本発明によれば、外部加熱部材のオーバーシュートが大きい場合であっても、装置の不意な停止を抑制できるようにした画像加熱装置、及びその画像加熱装置を備える画像形成装置の提供を実現できる。
また本発明によれば、第1の回転体のオーバーシュートが大きい場合であっても、装置の不意な停止を抑制できるようにした画像加熱装置、及びその画像加熱装置を備える画像形成装置の提供を実現できる。

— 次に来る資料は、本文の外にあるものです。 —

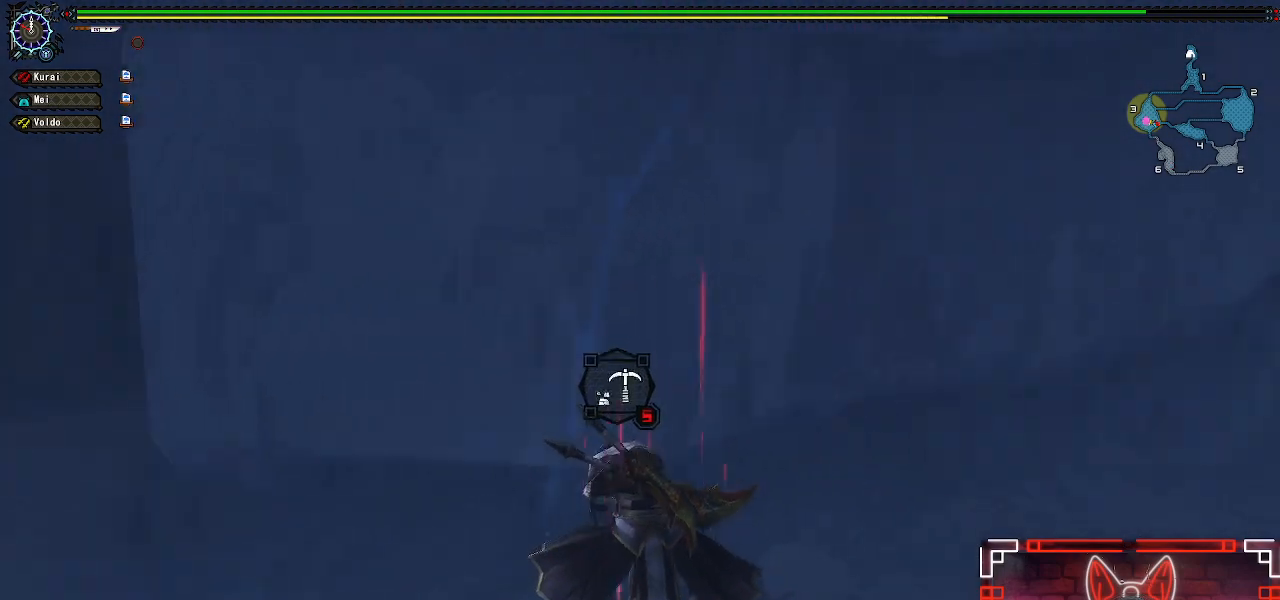
{"buttons": ["B"], "left_stick": "center", "right_stick": "center", "events": [[67, "B", "down"], [150, "DPAD_RIGHT", "up"], [167, "B", "up"], [283, "B", "down"], [350, "B", "up"], [450, "B", "down"]]}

画像形成装置の一例の概略構成を表わす断面図 実施例1に係る定着装置の概略構成を表す長手方向中央断面図 実施例1に係る定着装置の定着ローラと加圧ローラとの接離手段と、外部加熱ユニットと、定着ローラと外部加熱ユニットとの接離手段の説明図 実施例1に係る定着装置を記録材搬送方向下流側から表した説明図 実施例1に係る定着装置の定着ローラに対し加圧ローラと外部加熱ベルトが離間している状態を表す図 実施例1に係る定着装置におけるプリント終了時の加熱ローラの異常温度の検知手順を表すフローチャト 第一の比較例の定着装置におけるプリント終了時の加熱ローラの異常温度の検知手順を表すフローチャト 第二の比較例の定着装置におけるプリント終了時の加熱ローラの異常温度の検知手順を表すフローチャト 実施例2に係る定着装置におけるプリント終了時の加熱ローラの異常温度の検知手順を表すフローチャート 実施例2に係る定着装置において加熱ローラを直接に回転するための構成の説明図 実施例3に係る定着装置の概略構成を表す長手方向中央断面図 実施例3に係る定着装置の定着ローラに対し加圧ローラが離間している状態を表す図 実施例3に係る定着装置におけるプリント終了時の定着ローラの異常温度の検知手順を表すフローチャート 実施例4に係る定着装置におけるプリント終了時の定着ローラの異常温度の検知手順を表すフローチャート 実施例5に係る定着装置の概略構成を表す長手方向中央断面図 実施例5に係る定着装置の定着ローラに対し加圧ローラが離間し、外部放熱ローラを定着ローラに圧接させた状態を表す図 実施例5に係る定着装置におけるプリント終了時の定着ローラの異常温度の検知手順を表すフローチャート 実施例6に係る定着装置におけるプリント終了時の定着ローラの異常温度の検知手順を表すフローチャート
以下、本発明を図面に基づいて詳しく説明する。本発明の好適な実施形態は、本発明における最良の実施形態の一例ではあるものの、本発明は以下の実施例により限定されるものではなく、本発明の思想の範囲内において種々の構成を他の公知の構成に置き換えることは可能である。
[実施例1]
(1)画像形成装置
図1を参照して、本発明に係る画像加熱装置を定着装置として搭載した画像形成装置を説明する。図1は電子写真記録技術を用いた画像形成装置(本実施例ではフルカラープリンタ)100の一例の概略構成を表わす断面図である。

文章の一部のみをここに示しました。